Tuesday, July 30, 2013

Distributed Groovy with ProActive - Part 1

Being a new member of the ProActive team, I tried to teach to myself a bit of active objects, or at least create one. Active Objects are a core concept of ProActive, a distributed computing framework which is the foundation of the Scheduler and Resource Manager

I will not detail how the active objects work but illustrate how they can be used with concrete examples and especially showing how a language such as Groovy could integrate with to provide a nice and fluent distributed API. Groovy is a dynamic language running on the JVM providing scripting capacities and a transparent integration with Java. It also enables you to adopt functional programming in Java with closures for instance. To me, it is really a Java++ where you can increase your code readability. And if you are afraid of the performance of a dynamic language, well the latest version brought static typing so you can still use all the nice features and keep a coding style closer to Java with good performance. 

This is the first item of two blog posts where I will explain how to use Groovy with ProActive to execute code in a distributed manner and how GPars could be distributed with ProActive. 

The code presented here is available on GitHub and can be compiled and ran using Gradle wrapper (distributed with the sources). Useful commands are gradlew tasks, gradlew build. To build it you will also need the programming library (where the active objects live), available here and to set the project.ext.programmingLibDir property inside the build.gradle script. The programming library sources are available here

Let’s start with a very simple example showing the deployment of a remote execution node, the creation of a remote active object on this node and the remote execution of code.

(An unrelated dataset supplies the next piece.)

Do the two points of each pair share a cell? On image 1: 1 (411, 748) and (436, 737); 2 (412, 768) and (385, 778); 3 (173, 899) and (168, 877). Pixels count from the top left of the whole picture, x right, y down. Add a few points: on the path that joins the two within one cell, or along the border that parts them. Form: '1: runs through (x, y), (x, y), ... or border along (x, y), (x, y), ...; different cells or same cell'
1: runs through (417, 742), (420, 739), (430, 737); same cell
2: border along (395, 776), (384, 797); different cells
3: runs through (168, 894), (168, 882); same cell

This program finds Wally and his friend the Wizard whitebeard. Wally being a normal guy lives here in the present world (main thread) whereas the Wizard with its magic powers lives elsewhere (on a remote node). So when you run this program, you will see where each of them live.

$> gradle WhereIsWallyJava
Wally is here: main 
Wizard whitebeard is here: WallyFingerPointer on rmi:// 

Here we deployed the node locally using a GCM descriptor. WallyFingerPointer is the active object, created by the call PAActiveObject.newActive(). It is very simple class with one method, printing the current thread name from which we can infer Wally’s location. Now this is all Java code and we will now try to improve it with some Groovy.

Here we have the same program written in Groovy, the output is exactly the same. Let’s explain how it works. We create a WallyFingerPointer object and using the with() method we express that all the code inside the closure (inside the braces) will be invoked on the WallyFingerPointer object. It is a shortcut to avoid repeating the variable name when calling several methods on the same object. Then we have the remote code execution using the same closure block but with a call to a static method remote(). This methods takes care of creating the remote deployment context and cleans it when the closure is executed. The foundHim() calls inside the closure will be executed by the active object. Groovy enables us to hide the technical details around active objects and helps to provide a clean API to the user. Of course this a very limited example, a few technical limitations exist related to object serialization for instance.

Now what would be nice is to be able to execute remote closure because closures are core to Groovy, used everywhere for conciseness (and that will be useful for the second blog post of this series). A closure can be seen as an interface with one method so it is itself an object, with call() methods, eventually taking parameters. The closure has also access to variables outside its scope but we will not allow that in our example to facilitate serialization. 

We still use the same program with the first line printing out the location of Wally (local execution) and the second line using a remote closure. The code inside the braces will be executed on the remote node. The way it works is that we created an active object that has one method taking a closure as a parameter and executing it. The closure object will be serialized and sent to the remote node for execution. To serialize the closure we use the dehydrate() method that simply remove references to object out of the closure scopes (the script itself for example). It is now even simpler to execute remote code with Groovy!

We have shown a very simple example of remote code execution with ProActive, adapted this code to use Groovy and introduced a way to run remote closures. In the next blog post, we will use these remote closures to turn GPars, a concurrency framework, into a distributed concurrent framework!